Written task: Make an exact copy of all the entries below, with the pictures left out.

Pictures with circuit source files
------------------------------------------------
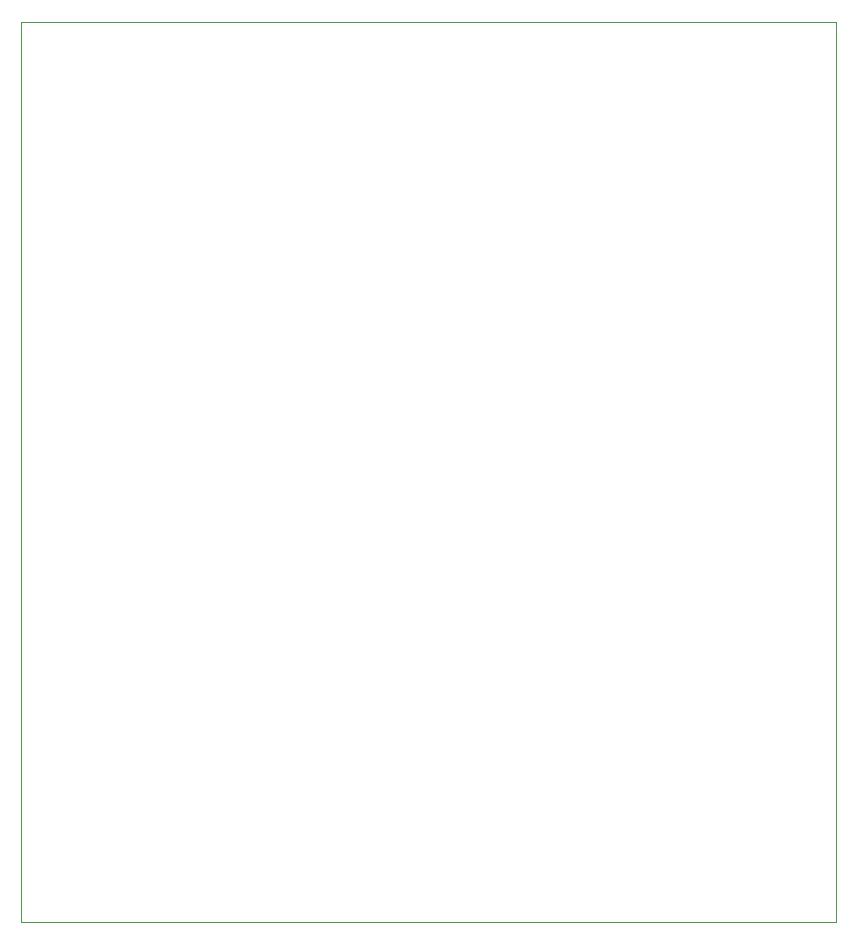
<source format=gbr>
%TF.GenerationSoftware,KiCad,Pcbnew,9.0.7*%
%TF.CreationDate,2026-01-11T18:10:28+01:00*%
%TF.ProjectId,MacroPad,4d616372-6f50-4616-942e-6b696361645f,rev?*%
%TF.SameCoordinates,Original*%
%TF.FileFunction,Profile,NP*%
%FSLAX46Y46*%
G04 Gerber Fmt 4.6, Leading zero omitted, Abs format (unit mm)*
G04 Created by KiCad (PCBNEW 9.0.7) date 2026-01-11 18:10:28*
%MOMM*%
%LPD*%
G01*
G04 APERTURE LIST*
%TA.AperFunction,Profile*%
%ADD10C,0.050000*%
%TD*%
G04 APERTURE END LIST*
D10*
X192881250Y-64293750D02*
X261937500Y-64293750D01*
X261937500Y-140493750D01*
X192881250Y-140493750D01*
X192881250Y-64293750D01*
M02*

</source>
------------------------------------------------
Task solution:
<source format=gbr>
%TF.GenerationSoftware,KiCad,Pcbnew,9.0.7*%
%TF.CreationDate,2026-01-11T18:10:28+01:00*%
%TF.ProjectId,MacroPad,4d616372-6f50-4616-942e-6b696361645f,rev?*%
%TF.SameCoordinates,Original*%
%TF.FileFunction,Profile,NP*%
%FSLAX46Y46*%
G04 Gerber Fmt 4.6, Leading zero omitted, Abs format (unit mm)*
G04 Created by KiCad (PCBNEW 9.0.7) date 2026-01-11 18:10:28*
%MOMM*%
%LPD*%
G01*
G04 APERTURE LIST*
%TA.AperFunction,Profile*%
%ADD10C,0.050000*%
%TD*%
G04 APERTURE END LIST*
D10*
X192881250Y-64293750D02*
X261937500Y-64293750D01*
X261937500Y-140493750D01*
X192881250Y-140493750D01*
X192881250Y-64293750D01*
M02*

</source>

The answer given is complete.